Regular expressions

Reference

 

Regular expressions are used to find, find-replace and split strings. QM has two functions that use regular expressions: findrx and str.replacerx. Regular expressions also can be used with commands and functions that use window name, with window triggers, and in the Find dialog.

 

A regular expression is a pattern of text that consists of ordinary characters (for example, letters a through z) and special characters, known as metacharacters. The pattern describes one or more strings to match when searching text. It is like a string containing wildcard characters * and ? that you use when searching for files, but regular expressions are much more powerful. The following table contains some metacharacters and their behavior in the context of regular expressions.

 

Character Description
\ Marks the next character as either a special character, a literal (removes special meaning from next metacharacter), a backreference, anchor, or an octal|hex escape. For example, 't' matches the character "t". '\t' matches a tab character. The sequence '\\' matches "\", and "\(" matches "(".
.

Matches any single character except new line character (\n). If you use '(?s)' somewhere before, then . matches all characters.

 

Note: A Windows new line consists of two characters - carriage return followed by new line (\r\n). Since . matches carriage return (\r), sometimes you may get unexpected results. Then use [^\r\n] instead of . .

[xyz]

A character set. Matches any one of the enclosed characters. For example, '[abc]' matches the 'a' in "plain".


Note: [digits] in strings is a QM escape sequence and is replaced to a character code. If you need literal [digits] in regular expression, use [91] instead of [. For example, for [135] use [91]135]. Escape sequences are processed before processing regular expression.

[^xyz] A negative character set. Matches any character not enclosed. For example, '[^abc]' matches the 'p' in "plain".
[a-z] A range of characters. Matches any character in the specified range. For example, '[a-z]' matches any lowercase alphabetic character in the range 'a' through 'z'.
[^a-z] A negative range characters. Matches any character not in the specified range. For example, '[^a-z]' matches any character not in the range 'a' through 'z'.
* Matches the preceding subexpression zero or more times. For example, zo* matches "z" and "zoo".
+ Matches the preceding subexpression one or more times. For example, 'zo+' matches "zo" and "zoo", but not "z".
? Matches the preceding subexpression zero or one time. For example, "do(es)?" matches the "do" in "do" or "does".
{n} Matches exactly n times (n is a nonnegative integer). For example, 'o{2}' does not match the 'o' in "Bob," but matches the two o's in "food".
{n,} Matches at least n times. For example, 'o{2,}' does not match the "o" in "Bob" and matches all the o's in "foooood".
{n,m} Matches at least n and at most m times. For example, "o{1,3}" matches the first three o's in "fooooood". Note that you cannot put a space between the comma and the numbers.
? When this character immediately follows any of the other quantifiers (*, +, ?, { n}, { n,}, { n, m}), the matching pattern is non-greedy.
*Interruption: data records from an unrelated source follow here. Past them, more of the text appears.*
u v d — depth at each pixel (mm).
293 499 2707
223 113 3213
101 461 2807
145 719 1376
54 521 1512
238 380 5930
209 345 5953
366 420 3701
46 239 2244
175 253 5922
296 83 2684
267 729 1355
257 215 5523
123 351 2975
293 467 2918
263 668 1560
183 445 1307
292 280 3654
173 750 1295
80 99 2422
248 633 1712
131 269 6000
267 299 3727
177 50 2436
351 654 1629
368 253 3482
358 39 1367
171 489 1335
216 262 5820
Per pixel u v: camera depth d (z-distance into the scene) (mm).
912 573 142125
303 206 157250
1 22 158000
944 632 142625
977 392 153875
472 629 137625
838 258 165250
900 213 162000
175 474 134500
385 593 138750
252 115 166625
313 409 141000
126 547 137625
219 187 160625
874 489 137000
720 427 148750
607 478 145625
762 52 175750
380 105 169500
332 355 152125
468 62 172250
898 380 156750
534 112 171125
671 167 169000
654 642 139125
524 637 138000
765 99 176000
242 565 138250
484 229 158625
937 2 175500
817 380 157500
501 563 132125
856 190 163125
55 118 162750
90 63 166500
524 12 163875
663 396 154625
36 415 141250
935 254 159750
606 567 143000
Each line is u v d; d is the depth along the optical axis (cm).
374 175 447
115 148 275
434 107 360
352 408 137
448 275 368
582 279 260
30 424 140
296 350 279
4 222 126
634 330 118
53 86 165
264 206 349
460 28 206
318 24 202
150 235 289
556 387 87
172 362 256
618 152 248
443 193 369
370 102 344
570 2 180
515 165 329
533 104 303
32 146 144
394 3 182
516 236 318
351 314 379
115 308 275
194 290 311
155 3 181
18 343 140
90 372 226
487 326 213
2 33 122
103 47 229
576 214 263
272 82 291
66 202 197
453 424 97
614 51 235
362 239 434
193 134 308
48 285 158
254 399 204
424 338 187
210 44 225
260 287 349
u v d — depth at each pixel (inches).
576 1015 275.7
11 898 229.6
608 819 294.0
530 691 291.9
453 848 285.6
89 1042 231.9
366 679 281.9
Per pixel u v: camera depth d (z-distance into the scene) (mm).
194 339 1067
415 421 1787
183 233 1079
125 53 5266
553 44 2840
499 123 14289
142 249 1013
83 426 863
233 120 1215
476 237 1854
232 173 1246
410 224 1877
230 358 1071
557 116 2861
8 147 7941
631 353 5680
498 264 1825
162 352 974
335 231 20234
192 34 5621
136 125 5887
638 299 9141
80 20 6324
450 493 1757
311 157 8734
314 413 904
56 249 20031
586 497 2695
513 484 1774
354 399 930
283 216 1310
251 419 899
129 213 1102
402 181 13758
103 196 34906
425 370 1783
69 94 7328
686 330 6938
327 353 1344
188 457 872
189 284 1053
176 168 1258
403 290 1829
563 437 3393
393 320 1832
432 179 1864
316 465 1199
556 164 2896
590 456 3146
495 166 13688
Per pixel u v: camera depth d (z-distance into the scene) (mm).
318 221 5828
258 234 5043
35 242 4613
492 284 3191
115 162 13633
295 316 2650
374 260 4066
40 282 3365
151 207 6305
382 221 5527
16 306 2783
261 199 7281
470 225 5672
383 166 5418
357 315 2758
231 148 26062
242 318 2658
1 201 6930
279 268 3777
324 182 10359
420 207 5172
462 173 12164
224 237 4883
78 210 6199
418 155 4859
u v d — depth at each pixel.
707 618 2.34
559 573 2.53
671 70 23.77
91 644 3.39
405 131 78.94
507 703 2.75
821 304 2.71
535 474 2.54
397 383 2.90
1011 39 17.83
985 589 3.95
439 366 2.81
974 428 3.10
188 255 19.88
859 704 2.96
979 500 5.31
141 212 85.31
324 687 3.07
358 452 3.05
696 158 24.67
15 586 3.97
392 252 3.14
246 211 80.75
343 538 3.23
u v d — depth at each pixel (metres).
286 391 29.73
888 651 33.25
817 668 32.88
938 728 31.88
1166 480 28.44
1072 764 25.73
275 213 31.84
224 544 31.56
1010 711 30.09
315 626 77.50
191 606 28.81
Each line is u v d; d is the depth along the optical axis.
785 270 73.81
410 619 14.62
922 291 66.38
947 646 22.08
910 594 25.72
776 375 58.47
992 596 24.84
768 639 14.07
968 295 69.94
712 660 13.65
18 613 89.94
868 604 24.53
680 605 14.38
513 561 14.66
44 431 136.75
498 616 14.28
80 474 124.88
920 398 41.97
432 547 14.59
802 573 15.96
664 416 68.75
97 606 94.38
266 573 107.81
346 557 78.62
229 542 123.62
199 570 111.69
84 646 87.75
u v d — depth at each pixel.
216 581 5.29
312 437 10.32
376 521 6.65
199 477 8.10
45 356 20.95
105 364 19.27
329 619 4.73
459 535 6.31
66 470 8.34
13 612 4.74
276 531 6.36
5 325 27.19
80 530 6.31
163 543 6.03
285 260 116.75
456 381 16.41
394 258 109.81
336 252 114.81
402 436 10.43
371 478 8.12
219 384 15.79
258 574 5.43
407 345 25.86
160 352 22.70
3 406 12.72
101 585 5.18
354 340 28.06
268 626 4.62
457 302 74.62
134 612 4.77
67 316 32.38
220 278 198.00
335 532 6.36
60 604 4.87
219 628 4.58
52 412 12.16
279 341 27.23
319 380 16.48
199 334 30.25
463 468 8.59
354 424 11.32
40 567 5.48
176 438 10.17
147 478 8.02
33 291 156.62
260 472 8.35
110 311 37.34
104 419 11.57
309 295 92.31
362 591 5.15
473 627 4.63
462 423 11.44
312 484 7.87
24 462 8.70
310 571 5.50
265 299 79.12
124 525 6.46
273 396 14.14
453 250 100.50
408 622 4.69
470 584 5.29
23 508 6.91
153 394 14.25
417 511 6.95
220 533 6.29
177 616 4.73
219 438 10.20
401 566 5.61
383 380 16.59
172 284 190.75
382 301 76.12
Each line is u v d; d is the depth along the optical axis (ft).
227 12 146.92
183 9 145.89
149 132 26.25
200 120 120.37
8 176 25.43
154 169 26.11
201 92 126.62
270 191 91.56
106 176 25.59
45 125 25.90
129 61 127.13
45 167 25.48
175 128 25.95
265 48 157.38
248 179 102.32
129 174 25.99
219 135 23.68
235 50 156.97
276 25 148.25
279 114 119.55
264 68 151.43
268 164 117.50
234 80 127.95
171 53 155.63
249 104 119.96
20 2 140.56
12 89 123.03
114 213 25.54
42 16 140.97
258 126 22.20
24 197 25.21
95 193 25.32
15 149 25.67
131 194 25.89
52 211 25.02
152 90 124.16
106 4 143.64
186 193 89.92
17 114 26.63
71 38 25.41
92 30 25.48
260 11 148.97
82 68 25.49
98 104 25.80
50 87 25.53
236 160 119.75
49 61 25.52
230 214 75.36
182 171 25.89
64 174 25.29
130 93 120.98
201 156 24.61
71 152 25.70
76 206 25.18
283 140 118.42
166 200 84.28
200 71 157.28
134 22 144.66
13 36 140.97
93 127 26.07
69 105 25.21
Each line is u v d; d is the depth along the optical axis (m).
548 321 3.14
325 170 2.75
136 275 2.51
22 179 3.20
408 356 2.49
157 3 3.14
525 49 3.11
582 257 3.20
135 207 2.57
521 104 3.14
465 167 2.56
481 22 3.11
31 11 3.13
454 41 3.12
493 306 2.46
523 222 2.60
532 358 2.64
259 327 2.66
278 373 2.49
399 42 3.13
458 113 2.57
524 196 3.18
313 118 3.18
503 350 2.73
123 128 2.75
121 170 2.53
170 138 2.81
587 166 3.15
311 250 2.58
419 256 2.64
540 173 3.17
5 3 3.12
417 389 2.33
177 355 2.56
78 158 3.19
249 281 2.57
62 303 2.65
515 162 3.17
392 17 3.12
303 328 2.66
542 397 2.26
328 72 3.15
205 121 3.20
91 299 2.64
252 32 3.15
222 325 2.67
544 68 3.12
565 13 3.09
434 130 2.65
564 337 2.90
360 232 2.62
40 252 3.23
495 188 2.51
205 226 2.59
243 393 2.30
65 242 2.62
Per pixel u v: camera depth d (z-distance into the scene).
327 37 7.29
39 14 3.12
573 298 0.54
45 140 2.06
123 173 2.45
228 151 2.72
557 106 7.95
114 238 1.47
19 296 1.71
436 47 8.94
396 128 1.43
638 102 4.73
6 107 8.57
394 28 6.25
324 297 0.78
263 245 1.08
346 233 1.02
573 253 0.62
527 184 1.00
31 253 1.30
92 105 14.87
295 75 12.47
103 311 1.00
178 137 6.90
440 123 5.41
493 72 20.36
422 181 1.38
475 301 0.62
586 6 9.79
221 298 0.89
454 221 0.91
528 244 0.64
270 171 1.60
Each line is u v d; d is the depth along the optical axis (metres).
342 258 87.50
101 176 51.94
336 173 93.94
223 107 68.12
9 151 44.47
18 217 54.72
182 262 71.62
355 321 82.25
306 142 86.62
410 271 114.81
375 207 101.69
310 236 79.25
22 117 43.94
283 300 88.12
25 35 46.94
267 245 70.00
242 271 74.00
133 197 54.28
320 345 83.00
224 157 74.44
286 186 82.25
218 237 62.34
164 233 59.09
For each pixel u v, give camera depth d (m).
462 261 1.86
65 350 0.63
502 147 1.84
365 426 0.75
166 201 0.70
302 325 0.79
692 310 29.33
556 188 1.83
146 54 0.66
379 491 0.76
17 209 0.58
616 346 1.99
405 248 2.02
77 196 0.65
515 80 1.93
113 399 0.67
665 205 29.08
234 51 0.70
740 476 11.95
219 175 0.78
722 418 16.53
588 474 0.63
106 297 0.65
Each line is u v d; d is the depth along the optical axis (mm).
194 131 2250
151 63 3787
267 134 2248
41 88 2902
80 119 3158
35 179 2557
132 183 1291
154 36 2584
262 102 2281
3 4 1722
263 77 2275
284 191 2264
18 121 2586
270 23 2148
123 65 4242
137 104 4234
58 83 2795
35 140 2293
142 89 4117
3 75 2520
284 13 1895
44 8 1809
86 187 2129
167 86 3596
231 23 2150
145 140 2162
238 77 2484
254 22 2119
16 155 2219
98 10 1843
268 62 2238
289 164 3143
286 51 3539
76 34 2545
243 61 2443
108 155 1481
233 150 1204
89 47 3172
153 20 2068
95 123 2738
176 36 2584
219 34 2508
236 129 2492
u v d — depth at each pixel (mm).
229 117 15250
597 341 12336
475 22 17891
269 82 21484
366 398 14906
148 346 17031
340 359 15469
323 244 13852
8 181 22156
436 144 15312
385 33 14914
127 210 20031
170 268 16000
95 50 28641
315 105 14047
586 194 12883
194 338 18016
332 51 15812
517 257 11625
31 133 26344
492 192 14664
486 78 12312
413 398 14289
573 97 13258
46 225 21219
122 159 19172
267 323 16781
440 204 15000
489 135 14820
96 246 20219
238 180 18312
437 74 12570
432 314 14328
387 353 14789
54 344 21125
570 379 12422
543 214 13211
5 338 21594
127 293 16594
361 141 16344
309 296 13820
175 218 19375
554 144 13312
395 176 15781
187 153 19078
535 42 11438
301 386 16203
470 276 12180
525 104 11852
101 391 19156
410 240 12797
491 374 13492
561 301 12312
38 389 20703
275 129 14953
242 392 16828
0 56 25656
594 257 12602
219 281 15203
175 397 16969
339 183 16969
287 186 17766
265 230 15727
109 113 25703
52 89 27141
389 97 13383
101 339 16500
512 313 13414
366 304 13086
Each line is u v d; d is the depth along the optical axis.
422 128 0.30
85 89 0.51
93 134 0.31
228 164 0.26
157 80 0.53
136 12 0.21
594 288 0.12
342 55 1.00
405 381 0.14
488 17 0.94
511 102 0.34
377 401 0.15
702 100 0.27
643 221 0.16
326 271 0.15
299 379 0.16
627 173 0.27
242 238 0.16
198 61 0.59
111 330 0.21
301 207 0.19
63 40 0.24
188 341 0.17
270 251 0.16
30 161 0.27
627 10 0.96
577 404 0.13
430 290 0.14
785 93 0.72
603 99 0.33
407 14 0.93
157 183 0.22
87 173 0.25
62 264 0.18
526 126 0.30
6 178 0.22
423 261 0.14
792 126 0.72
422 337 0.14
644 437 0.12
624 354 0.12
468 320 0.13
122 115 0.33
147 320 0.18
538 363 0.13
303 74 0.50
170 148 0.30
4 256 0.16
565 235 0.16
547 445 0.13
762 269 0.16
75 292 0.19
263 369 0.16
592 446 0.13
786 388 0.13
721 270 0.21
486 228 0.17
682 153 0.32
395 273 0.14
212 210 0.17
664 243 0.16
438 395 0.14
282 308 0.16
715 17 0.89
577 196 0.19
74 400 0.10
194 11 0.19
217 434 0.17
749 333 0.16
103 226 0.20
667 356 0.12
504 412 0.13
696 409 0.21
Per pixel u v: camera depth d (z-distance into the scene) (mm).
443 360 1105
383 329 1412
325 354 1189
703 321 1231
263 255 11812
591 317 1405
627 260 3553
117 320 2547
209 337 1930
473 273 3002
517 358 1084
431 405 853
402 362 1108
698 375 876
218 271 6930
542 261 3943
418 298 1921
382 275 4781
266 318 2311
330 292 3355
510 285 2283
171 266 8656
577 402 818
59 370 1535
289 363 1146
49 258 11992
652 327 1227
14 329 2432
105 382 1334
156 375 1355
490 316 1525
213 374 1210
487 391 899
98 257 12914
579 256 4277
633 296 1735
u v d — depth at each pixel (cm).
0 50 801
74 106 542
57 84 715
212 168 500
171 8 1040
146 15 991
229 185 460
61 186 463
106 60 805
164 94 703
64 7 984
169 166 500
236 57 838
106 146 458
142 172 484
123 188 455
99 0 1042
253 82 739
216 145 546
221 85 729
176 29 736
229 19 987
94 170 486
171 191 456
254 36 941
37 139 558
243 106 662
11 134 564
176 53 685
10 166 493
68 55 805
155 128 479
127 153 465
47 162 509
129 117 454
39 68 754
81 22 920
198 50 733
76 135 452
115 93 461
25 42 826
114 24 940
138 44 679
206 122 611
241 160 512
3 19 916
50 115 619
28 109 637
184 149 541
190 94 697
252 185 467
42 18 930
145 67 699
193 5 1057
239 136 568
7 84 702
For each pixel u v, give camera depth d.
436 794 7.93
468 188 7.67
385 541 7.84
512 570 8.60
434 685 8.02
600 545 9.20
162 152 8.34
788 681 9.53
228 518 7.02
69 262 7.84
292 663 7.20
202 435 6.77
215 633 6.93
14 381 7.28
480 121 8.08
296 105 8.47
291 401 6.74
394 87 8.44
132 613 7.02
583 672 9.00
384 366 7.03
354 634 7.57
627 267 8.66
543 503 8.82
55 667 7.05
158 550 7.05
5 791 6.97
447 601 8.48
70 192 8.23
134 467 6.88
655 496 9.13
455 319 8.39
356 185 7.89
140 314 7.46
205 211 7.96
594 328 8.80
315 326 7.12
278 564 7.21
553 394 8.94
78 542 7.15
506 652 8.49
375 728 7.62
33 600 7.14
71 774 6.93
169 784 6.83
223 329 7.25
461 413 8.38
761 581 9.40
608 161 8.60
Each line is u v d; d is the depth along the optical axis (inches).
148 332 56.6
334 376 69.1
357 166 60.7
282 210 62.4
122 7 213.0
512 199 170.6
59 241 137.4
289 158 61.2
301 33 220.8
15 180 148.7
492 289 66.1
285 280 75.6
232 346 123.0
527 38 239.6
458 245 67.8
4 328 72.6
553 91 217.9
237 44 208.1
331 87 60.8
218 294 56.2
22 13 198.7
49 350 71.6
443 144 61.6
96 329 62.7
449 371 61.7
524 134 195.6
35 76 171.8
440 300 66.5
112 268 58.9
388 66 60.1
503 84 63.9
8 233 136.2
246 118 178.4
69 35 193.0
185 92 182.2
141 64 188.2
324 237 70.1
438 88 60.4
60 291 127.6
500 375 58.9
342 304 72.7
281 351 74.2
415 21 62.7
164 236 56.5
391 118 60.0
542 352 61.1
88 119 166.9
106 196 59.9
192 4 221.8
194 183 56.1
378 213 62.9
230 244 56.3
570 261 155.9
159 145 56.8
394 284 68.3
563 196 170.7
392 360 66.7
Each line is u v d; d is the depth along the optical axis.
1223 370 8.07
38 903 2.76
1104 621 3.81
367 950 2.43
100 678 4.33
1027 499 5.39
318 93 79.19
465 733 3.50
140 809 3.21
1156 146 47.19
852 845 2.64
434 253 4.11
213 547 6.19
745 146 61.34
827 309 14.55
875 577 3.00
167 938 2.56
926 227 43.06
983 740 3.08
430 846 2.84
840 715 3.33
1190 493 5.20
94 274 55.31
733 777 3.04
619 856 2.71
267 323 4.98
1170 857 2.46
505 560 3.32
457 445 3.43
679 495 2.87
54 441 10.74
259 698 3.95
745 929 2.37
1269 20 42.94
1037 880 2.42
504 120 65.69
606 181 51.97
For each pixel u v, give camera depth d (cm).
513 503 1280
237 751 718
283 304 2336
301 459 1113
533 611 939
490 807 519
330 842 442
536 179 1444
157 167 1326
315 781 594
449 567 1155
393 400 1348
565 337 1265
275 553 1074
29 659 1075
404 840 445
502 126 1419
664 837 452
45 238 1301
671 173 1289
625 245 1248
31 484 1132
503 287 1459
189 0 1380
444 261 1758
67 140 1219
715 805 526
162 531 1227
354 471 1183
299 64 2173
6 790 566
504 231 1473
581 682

A non-greedy pattern matches as little of the searched string as possible, whereas the default greedy pattern matches as much of the searched string as possible. For example, in the string "oooo", 'o+?' matches a single "o", while 'o+' matches all 'o's.
^ Matches the position at the beginning of the input string. If multiline flag is set, ^ also matches the position at beginning of line.
$ Matches the position at the end of the input string. If multiline flag is set, $ also matches the position at end of line.
\b Matches a word boundary, that is, the position between a word and a space (or other delimiter, e.g. comma). For example, 'er\b' matches the 'er' in "never" but not the 'er' in "verb".
\B Matches a nonword boundary. 'er\B' matches the 'er' in "verb" but not the 'er' in "never".
(pattern) Matches pattern and captures (remembers) the match ("submatch"). To match parentheses characters ( ), use '\(' or '\)'.
(?:pattern) Matches pattern but does not capture the match, that is, it is a non-capturing match that is not stored for possible later use. This is useful for combining parts of a pattern with the "or" character (|). For example, 'industr(?:y|ies) is a more economical expression than 'industry|industries'.
(?=pattern) Positive lookahead matches the search string at any point where a string matching pattern begins. This is a non-capturing match, that is, the match is not captured for possible later use. For example 'Windows (?=95|98|NT|2000)' matches "Windows" in "Windows 2000" but not "Windows" in "Windows 3.1". Lookaheads do not consume characters, that is, after a match occurs, the search for the next match begins immediately following the last match, not after the characters that comprised the lookahead.
(?!pattern) Negative lookahead matches the search string at any point where a string not matching pattern begins. This is a non-capturing match, that is, the match is not captured for possible later use. For example 'Windows (?!95|98|NT|2000)' matches "Windows" in "Windows 3.1" but does not match "Windows" in "Windows 2000". Lookaheads do not consume characters, that is, after a match occurs, the search for the next match begins immediately following the last match, not after the characters that comprised the lookahead.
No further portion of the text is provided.